Flexible working is the new normal in every developed society, and yet it’s not commonplace in our industry, other than at head office. We have to find a way to change this, and fast – both to give better chances to our existing talent, and to become more attractive to people who might not have considered a career in retail. As this study makes clear, flexible working is not a women’s issue, or an HR issue – it applies to everyone, and needs to be tackled by the operational part of the business.

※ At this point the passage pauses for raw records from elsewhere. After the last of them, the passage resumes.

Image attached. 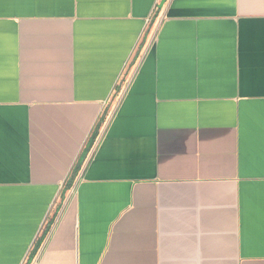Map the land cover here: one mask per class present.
I'll return each mask as SVG.
<instances>
[{"label":"crops","instance_id":"crops-1","mask_svg":"<svg viewBox=\"0 0 264 264\" xmlns=\"http://www.w3.org/2000/svg\"><path fill=\"white\" fill-rule=\"evenodd\" d=\"M0 264H264V0H0Z\"/></svg>","mask_w":264,"mask_h":264},{"label":"trees","instance_id":"trees-1","mask_svg":"<svg viewBox=\"0 0 264 264\" xmlns=\"http://www.w3.org/2000/svg\"><path fill=\"white\" fill-rule=\"evenodd\" d=\"M103 121H104V116L102 117V119H101L100 122L103 123ZM101 123H100V124H101ZM98 126H100V125H98ZM95 137H96V134H94V136H93V140L95 139ZM93 140H92V141H93ZM91 145H92V142L89 144L88 149L91 147ZM79 169H80V166H79V165L76 166V168L74 169V174H75L76 172H78ZM74 174H73L72 176H74ZM72 181H73V177L70 178V179H68V180L66 181V183H65V190H67V189H69V188L71 187Z\"/></svg>","mask_w":264,"mask_h":264},{"label":"rangeland","instance_id":"rangeland-1","mask_svg":"<svg viewBox=\"0 0 264 264\" xmlns=\"http://www.w3.org/2000/svg\"><path fill=\"white\" fill-rule=\"evenodd\" d=\"M150 33V32H149Z\"/></svg>","mask_w":264,"mask_h":264}]
</instances>
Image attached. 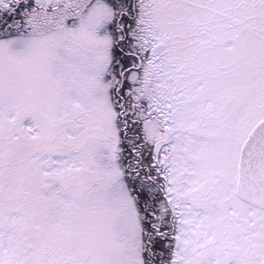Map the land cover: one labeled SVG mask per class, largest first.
Instances as JSON below:
<instances>
[{"label": "snow or ice", "instance_id": "6c2138e0", "mask_svg": "<svg viewBox=\"0 0 264 264\" xmlns=\"http://www.w3.org/2000/svg\"><path fill=\"white\" fill-rule=\"evenodd\" d=\"M0 264H264V0H0Z\"/></svg>", "mask_w": 264, "mask_h": 264}]
</instances>
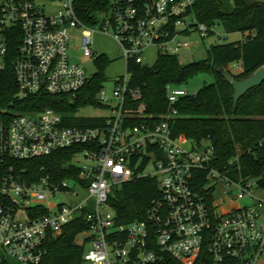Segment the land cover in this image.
Here are the masks:
<instances>
[{
  "label": "built area",
  "instance_id": "obj_1",
  "mask_svg": "<svg viewBox=\"0 0 264 264\" xmlns=\"http://www.w3.org/2000/svg\"><path fill=\"white\" fill-rule=\"evenodd\" d=\"M74 1L60 0L57 13L46 15L35 0H0V67L9 30H20L12 63L18 100L53 95L73 102L78 97L93 74L70 60L73 36L78 49L94 59V33L110 31L126 63H143L149 47L176 55L192 45V32L205 37L214 31L191 12L195 0H109L93 24L77 16ZM104 83L95 97L108 113L99 115L96 125H67L51 107L2 113L0 162L84 148L74 155L81 154L82 160L70 161L78 168L77 178L53 179L42 167L38 178L28 180L12 166L0 169V261L10 256L21 264H39L47 233L58 234L80 215L87 223L79 242L86 247L85 264H254L263 257L264 199L254 200L250 191L264 187L256 178L235 180L215 167L209 140L198 143L173 129L176 102L189 92L168 85V108L153 114L147 112L141 90L131 86L129 73L110 90ZM185 140L189 148L182 145ZM142 176L157 179L158 196L144 219L118 223L108 203L113 188ZM219 184L227 189L216 196ZM74 187L86 191L78 204L42 205L45 214L29 215L34 201L64 191L76 196ZM245 196L253 201L235 203Z\"/></svg>",
  "mask_w": 264,
  "mask_h": 264
},
{
  "label": "trees",
  "instance_id": "obj_2",
  "mask_svg": "<svg viewBox=\"0 0 264 264\" xmlns=\"http://www.w3.org/2000/svg\"><path fill=\"white\" fill-rule=\"evenodd\" d=\"M109 0H75L77 16L86 23H95L96 15L108 8ZM191 12L198 22L208 28L220 25L225 33L240 32L244 38L230 42L211 44L203 59L182 64L177 54L158 52L155 63L148 66L129 60L126 71L130 84L141 90L147 112L160 114L168 108V85L183 87L199 72H209L213 81L204 84L196 92L181 97L176 102L177 116L172 125L177 134L195 142L209 140L214 148L213 165L225 171L235 180L256 178L264 187V81L249 89L237 104L233 103V88L219 73L224 68L235 79H243L264 66V0H195ZM214 31L209 30V35ZM7 53L4 66L0 67V118L6 110L16 112L39 111L51 107L59 112L67 125H96L98 116H79L84 106L100 107L96 93L106 81L104 73L108 58L98 54L94 58L97 71L90 77L78 97L67 98L42 95L18 100L13 70V60L20 43L19 28L10 29L7 36ZM240 63L237 71L233 64ZM84 148L75 145L58 149L49 155L0 162V169L12 166L24 173L28 180H35L44 171L53 179L78 177L77 166L71 158ZM204 178L197 181L201 190ZM159 194L155 177L133 178L114 187L108 203L118 223L144 219L151 201ZM29 215H42L47 211L42 205L29 208ZM32 210V211H31ZM87 228L82 215L64 224L58 234L48 232L43 242L44 255L39 264H85V244L77 236ZM6 264V261H0Z\"/></svg>",
  "mask_w": 264,
  "mask_h": 264
},
{
  "label": "rangeland",
  "instance_id": "obj_3",
  "mask_svg": "<svg viewBox=\"0 0 264 264\" xmlns=\"http://www.w3.org/2000/svg\"><path fill=\"white\" fill-rule=\"evenodd\" d=\"M35 3L39 10H42L46 15H55L61 4L60 0H35ZM214 34L202 37L200 34L192 32L190 34V40L193 42L189 47L181 49L177 56L179 61L182 64H187L192 61L203 59L206 56V49L215 43L220 42H230L236 41L244 38V35L240 32L225 33L223 28L220 25H215L213 27ZM77 32V30H73ZM78 38H70L69 41V58L72 62L82 65L88 75H92L97 71V67L94 63V59L90 56L84 55L81 50L78 49ZM93 50L96 54H105L108 58V62L105 66L104 73L106 76V81H104L105 86L110 90L114 84V81L124 76L126 71V60L123 56L121 48L117 41L112 37V33L109 31L107 33L96 32L93 35ZM158 56V49L156 47H149L143 53V63L151 66L155 63ZM234 71L238 70V67H233ZM213 81V76L209 72H199L191 77L183 87L190 93L196 92L200 87L206 83ZM108 111L102 107L88 105L81 107L77 111L79 116H99L105 115ZM185 148L190 147V141L185 140L182 144ZM74 157V156H73ZM82 155L77 154L73 160H82ZM69 185L72 186V182L68 181ZM224 189L227 187L224 184H219L216 187L215 195L220 196ZM74 190L77 191V195L73 196L68 192H58L54 195H51L49 198L42 200L40 202L34 201V204L37 205H52L54 206L57 203H70L72 205L78 204L85 196L86 191L81 187H74ZM237 192V190H236ZM250 193L254 196L255 199H264V188H252ZM253 199H250V196H245L238 199L235 203L239 206L250 204ZM83 234L77 236V241L81 242ZM6 264H21L15 258L7 256ZM254 264H264V256L258 259Z\"/></svg>",
  "mask_w": 264,
  "mask_h": 264
},
{
  "label": "water",
  "instance_id": "obj_4",
  "mask_svg": "<svg viewBox=\"0 0 264 264\" xmlns=\"http://www.w3.org/2000/svg\"><path fill=\"white\" fill-rule=\"evenodd\" d=\"M218 71L233 88L232 98L234 105L237 104L240 97H242L249 89L264 81V66L259 67L252 74L243 79L233 78L224 68H220Z\"/></svg>",
  "mask_w": 264,
  "mask_h": 264
},
{
  "label": "crops",
  "instance_id": "obj_5",
  "mask_svg": "<svg viewBox=\"0 0 264 264\" xmlns=\"http://www.w3.org/2000/svg\"><path fill=\"white\" fill-rule=\"evenodd\" d=\"M72 33H73L74 35L77 34V32H75V31H72ZM242 35H244V34H242ZM72 38H77V37H76V36H73Z\"/></svg>",
  "mask_w": 264,
  "mask_h": 264
}]
</instances>
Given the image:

The reason retail is lagging behind is that our major customer interactions happen on site: shoppers want their issues dealt with in person and on the spot. The difficulty is that, as a store manager, you can’t say ‘I will be in the store between 10 and 12, and resolve all conflicts then.’ But presence doesn’t mean one person has to be there 100% of the time; what counts is the quality of interactions a manager has with employees and customers.
So the key is to find a way to make store manager roles more flexible. That is what Waitrose is doing: moving to a concept of tasks rather than rigidly defined roles, opening up all kinds of new possibilities for more productive and responsive working patterns.
My own company, METRO, is currently running flexible working pilots in several countries. Although mobile working within our head offices is common, we haven’t yet cracked the nut of flexibility on the shop floor. I think this is an area where we could experiment more, so it is very encouraging to hear about what Waitrose is doing, and to discover there are people out there who have had a positive experience that we can learn from. By sharing such knowledge we all become stronger, and I would like to thank Waitrose for their generosity and openness in participating in this study.
I hope you will be inspired too. I urge you to get this document onto the table of operations directors within your company, and start a conversation about the practicalities of flexible working on the shop floor. Inevitably, questions and obstacles will be raised. But once these conversations begin in earnest, inspired by the example of pioneers like Waitrose, our vision of a more balanced and fair workplace will move a step closer.